• **Information shown**

=====

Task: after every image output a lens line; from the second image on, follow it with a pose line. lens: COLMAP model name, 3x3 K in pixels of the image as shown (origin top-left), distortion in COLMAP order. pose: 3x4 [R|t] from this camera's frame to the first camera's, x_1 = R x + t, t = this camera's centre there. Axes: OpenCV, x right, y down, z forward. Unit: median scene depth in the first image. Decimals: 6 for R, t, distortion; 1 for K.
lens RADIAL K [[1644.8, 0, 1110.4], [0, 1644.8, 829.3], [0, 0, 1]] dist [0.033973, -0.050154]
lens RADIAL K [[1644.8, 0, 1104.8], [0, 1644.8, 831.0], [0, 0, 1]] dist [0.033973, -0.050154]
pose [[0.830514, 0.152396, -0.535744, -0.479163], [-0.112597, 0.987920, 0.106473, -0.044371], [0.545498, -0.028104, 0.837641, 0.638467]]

=====

• **Task**
The whole listing above, restated word for word, is the required answer.

• **Written solution**
Task: after every image output a lens line; from the second image on, follow it with a pose line. lens: COLMAP model name, 3x3 K in pixels of the image as shown (origin top-left), distortion in COLMAP order. pose: 3x4 [R|t] from this camera's frame to the first camera's, x_1 = R x + t, t = this camera's centre there. Axes: OpenCV, x right, y down, z forward. Unit: median scene depth in the first image. Decimals: 6 for R, t, distortion; 1 for K.
lens RADIAL K [[1644.8, 0, 1110.4], [0, 1644.8, 829.3], [0, 0, 1]] dist [0.033973, -0.050154]
lens RADIAL K [[1644.8, 0, 1104.8], [0, 1644.8, 831.0], [0, 0, 1]] dist [0.033973, -0.050154]
pose [[0.830514, 0.152396, -0.535744, -0.479163], [-0.112597, 0.987920, 0.106473, -0.044371], [0.545498, -0.028104, 0.837641, 0.638467]]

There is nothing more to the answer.